Source texts of formatted documents
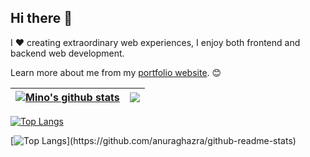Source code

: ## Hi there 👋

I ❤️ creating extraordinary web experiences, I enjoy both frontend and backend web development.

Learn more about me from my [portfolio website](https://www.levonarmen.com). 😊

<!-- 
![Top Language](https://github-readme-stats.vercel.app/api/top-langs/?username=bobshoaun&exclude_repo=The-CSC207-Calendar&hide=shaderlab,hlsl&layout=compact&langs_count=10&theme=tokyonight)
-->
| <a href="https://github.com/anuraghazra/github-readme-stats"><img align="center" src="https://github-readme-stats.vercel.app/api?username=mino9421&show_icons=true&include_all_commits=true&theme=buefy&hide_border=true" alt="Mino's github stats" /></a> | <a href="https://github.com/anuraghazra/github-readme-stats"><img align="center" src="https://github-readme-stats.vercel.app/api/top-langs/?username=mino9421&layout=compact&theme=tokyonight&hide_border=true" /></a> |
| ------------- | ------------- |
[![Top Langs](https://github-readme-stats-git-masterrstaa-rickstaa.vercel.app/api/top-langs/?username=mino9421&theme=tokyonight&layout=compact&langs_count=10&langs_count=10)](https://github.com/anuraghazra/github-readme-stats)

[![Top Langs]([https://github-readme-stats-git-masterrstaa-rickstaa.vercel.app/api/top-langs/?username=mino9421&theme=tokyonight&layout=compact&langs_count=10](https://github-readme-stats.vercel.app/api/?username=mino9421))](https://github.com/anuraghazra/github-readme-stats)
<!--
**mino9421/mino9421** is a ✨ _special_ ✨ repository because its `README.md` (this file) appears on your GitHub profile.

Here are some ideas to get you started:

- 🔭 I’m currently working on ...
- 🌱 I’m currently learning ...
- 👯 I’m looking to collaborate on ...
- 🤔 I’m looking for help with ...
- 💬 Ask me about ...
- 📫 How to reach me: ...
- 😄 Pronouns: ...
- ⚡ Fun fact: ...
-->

* * *

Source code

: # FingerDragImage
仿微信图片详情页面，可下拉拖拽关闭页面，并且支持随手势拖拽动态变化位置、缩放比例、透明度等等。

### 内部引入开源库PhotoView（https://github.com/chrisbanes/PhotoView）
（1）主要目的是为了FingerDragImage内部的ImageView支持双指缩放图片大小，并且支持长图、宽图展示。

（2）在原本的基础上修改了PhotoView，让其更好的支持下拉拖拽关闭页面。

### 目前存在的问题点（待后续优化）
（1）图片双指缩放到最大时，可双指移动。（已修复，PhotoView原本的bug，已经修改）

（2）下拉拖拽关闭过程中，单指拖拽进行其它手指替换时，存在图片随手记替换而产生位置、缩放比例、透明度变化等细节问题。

WHAT YOU HAVE TO DO ->
Copy out every line of the records that the string "about" appears in.

WRITTEN SOLUTION ->
Learn more about me from my [portfolio website](https://www.levonarmen.com). 😊
- 💬 Ask me about ...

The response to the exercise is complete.